A storage battery of emf 8.0 V and internal resistance `0.5 Omega` is being charged by a 120V dc supply using a series resistor of `15.5Omega`. what in the terminal voltage of the battery during charging ? What is the purpose of having a series resistor in the charging circuit?

Emf of the storage battery, `E = 8.0 V`
Internal resistance of the battery, `r - 0.5 Omega`
DC supply voltage, `V = 120 V`
Resistance of the resistor, `R = 15.5 Omega`
Effective voltage in the circuit `= V^(1)`
R is connected to the storage battery in series.
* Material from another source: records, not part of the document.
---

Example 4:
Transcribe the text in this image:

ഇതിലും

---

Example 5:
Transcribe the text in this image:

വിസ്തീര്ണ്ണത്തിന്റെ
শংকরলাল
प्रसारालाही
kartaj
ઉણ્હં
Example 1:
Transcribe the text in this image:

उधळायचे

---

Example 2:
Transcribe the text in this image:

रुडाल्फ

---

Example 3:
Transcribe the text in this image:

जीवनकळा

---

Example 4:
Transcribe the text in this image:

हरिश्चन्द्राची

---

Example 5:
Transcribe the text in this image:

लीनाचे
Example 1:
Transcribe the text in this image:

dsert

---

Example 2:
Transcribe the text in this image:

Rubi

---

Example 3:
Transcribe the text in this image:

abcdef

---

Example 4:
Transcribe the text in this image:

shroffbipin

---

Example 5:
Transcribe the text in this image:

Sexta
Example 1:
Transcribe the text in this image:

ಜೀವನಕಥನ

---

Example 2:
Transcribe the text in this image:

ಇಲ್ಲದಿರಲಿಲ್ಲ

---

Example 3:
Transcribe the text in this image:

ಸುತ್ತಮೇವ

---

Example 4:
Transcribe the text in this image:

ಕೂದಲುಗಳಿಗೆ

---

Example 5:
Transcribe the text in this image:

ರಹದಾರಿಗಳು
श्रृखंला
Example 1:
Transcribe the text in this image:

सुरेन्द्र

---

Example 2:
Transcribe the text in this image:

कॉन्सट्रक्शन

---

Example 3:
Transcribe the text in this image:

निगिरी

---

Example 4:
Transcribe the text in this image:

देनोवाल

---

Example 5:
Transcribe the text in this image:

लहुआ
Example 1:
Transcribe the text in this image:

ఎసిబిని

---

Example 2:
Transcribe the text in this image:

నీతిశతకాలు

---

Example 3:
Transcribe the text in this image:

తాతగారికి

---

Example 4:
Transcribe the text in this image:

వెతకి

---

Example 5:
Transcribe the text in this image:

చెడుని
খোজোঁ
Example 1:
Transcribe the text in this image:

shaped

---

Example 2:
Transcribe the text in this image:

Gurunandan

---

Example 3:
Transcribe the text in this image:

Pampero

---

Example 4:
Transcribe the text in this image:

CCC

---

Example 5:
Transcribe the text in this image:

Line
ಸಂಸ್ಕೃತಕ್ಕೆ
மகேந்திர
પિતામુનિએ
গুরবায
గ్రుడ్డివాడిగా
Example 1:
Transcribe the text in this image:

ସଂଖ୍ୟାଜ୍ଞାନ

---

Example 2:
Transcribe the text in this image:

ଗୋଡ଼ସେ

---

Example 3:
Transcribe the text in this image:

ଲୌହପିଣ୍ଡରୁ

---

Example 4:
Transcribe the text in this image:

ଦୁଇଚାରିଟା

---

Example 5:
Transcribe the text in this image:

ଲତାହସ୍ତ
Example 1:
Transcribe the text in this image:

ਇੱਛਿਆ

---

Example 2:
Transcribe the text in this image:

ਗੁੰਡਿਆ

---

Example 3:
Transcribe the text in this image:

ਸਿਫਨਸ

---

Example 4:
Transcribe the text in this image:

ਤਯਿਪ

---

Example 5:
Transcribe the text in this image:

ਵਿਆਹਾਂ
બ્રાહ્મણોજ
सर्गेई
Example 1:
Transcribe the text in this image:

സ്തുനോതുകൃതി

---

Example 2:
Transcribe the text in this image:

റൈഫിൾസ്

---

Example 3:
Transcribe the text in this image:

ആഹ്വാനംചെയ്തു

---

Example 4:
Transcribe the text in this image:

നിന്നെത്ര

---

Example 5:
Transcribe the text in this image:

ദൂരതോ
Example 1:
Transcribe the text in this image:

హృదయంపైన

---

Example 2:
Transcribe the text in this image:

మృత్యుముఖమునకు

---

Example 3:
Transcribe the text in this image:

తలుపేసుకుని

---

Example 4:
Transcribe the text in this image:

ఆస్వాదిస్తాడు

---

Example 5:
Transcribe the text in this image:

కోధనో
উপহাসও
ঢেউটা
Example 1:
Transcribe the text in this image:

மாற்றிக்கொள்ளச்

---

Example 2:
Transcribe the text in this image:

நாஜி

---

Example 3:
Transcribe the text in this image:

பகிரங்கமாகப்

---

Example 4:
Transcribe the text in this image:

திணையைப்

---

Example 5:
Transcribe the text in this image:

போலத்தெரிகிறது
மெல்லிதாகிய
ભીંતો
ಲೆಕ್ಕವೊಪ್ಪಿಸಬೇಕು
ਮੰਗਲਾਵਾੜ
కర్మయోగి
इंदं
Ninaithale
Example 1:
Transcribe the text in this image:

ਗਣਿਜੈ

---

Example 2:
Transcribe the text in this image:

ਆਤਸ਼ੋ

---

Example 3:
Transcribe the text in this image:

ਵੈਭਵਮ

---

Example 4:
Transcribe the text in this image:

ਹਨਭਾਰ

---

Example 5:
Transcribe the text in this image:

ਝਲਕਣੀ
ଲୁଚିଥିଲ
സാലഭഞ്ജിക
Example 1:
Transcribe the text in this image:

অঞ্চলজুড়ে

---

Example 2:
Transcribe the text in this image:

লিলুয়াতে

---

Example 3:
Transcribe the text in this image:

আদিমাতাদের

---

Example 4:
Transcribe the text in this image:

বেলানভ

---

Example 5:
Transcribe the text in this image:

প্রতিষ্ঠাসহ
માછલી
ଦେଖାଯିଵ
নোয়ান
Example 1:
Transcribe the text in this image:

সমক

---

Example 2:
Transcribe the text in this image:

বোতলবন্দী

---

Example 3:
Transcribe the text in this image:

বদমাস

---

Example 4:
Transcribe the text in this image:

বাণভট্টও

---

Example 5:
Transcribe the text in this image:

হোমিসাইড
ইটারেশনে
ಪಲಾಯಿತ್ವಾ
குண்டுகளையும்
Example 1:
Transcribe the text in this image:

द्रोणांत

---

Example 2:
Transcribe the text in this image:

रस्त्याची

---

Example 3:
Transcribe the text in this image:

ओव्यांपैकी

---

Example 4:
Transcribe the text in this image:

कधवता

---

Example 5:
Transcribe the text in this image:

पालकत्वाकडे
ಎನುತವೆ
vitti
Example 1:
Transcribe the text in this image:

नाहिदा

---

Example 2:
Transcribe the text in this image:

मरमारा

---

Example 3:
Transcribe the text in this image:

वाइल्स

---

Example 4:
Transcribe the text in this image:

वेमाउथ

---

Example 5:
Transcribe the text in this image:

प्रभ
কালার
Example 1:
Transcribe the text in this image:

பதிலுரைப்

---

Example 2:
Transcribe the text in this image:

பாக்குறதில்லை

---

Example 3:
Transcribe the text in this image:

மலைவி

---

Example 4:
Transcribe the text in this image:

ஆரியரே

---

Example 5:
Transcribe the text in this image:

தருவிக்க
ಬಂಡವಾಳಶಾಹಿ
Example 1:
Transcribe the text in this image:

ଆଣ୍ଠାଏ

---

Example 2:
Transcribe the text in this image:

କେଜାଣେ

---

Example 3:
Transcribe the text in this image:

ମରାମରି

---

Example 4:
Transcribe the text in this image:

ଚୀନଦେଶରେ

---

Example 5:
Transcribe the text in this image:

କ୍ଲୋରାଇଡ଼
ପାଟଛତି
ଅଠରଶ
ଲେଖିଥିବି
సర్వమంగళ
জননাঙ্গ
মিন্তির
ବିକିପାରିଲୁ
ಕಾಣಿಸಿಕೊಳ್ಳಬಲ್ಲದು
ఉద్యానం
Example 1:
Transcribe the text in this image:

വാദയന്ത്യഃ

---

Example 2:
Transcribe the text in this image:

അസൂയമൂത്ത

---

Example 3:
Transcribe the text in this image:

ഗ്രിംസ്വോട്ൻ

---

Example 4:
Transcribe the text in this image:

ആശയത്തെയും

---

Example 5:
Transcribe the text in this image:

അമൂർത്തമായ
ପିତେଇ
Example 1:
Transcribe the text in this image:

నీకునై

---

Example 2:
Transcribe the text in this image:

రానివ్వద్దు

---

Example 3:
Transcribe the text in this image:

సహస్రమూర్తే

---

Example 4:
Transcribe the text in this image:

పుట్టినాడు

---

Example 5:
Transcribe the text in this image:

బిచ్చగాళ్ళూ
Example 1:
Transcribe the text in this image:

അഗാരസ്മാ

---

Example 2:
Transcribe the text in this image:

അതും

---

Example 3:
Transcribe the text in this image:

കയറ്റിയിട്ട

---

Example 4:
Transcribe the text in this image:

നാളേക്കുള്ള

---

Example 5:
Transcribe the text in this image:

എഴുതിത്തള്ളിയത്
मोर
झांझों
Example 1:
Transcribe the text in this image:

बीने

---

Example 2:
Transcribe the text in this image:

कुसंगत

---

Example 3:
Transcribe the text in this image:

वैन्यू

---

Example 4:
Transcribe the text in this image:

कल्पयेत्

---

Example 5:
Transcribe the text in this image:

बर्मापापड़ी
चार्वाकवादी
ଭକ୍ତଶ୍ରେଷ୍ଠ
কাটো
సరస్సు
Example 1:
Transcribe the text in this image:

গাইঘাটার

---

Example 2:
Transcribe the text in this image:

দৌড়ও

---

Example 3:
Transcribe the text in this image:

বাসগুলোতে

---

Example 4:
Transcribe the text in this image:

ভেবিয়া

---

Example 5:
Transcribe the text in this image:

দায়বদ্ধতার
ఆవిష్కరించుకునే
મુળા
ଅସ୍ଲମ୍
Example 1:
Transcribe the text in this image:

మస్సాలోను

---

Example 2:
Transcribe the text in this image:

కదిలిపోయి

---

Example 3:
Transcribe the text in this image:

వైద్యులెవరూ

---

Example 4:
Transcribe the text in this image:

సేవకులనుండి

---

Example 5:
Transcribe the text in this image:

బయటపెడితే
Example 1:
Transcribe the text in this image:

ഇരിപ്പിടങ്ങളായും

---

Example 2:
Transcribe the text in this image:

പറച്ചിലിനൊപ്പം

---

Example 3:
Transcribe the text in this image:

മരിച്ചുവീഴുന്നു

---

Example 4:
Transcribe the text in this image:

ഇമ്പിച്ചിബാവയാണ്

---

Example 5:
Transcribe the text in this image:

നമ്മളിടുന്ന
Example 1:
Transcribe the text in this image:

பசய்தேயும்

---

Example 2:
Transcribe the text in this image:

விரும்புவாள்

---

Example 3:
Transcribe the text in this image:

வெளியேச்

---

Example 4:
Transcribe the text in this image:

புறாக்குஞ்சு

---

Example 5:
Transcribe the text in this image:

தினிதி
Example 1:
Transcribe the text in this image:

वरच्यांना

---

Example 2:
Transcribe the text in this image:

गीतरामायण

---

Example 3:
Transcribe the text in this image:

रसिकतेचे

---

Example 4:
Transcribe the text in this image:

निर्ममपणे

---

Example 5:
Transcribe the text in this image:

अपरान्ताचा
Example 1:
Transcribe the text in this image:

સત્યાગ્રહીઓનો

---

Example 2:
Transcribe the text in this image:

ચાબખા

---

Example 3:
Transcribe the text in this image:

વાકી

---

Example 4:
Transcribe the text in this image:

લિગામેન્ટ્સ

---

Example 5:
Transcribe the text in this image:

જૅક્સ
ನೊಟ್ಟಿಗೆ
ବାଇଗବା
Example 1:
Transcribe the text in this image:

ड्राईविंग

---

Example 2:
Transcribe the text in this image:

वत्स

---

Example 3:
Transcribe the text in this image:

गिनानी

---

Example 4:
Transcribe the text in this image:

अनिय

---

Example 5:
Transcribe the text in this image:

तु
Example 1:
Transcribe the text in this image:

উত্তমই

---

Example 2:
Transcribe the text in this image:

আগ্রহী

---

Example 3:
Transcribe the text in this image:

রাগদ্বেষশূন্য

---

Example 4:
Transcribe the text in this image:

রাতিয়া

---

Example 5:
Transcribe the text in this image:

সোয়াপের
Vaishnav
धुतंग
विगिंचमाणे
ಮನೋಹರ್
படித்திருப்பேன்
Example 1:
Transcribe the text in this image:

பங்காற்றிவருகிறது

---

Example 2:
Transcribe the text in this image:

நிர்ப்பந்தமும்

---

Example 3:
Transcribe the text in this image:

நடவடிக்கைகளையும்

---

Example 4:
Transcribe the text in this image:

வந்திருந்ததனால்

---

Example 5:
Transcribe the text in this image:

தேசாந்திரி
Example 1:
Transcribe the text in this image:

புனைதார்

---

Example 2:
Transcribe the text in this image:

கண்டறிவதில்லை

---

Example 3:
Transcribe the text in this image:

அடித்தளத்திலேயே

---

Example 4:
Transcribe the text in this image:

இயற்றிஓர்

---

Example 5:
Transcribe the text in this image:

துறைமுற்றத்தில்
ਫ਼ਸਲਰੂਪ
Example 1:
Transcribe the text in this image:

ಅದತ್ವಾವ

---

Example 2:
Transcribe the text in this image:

Hence, it can be written as
`V^(1)=V-E`
`V^(1) = 120 - 8 = 112 V`
Current flowing in the circuit `= I`, which is given by the relation,
`I = (V^(1))/(R+r)`
`=(112)/(15.5 + 5)=(112)/(16)=7A`
Voltage across resistor R given by the product, `IR - 7 xx 15.5 = 108.5 V`
DC supply voltage = Terminal voltage of battery + Voltage drop acorss R
Terminal voltage of battery `= 120 - 108.5 = 11.5 V`
A series resistor in a charging circuit limits the current drawn from the external source. The current will be extremely high in its absence. This is very dangerous.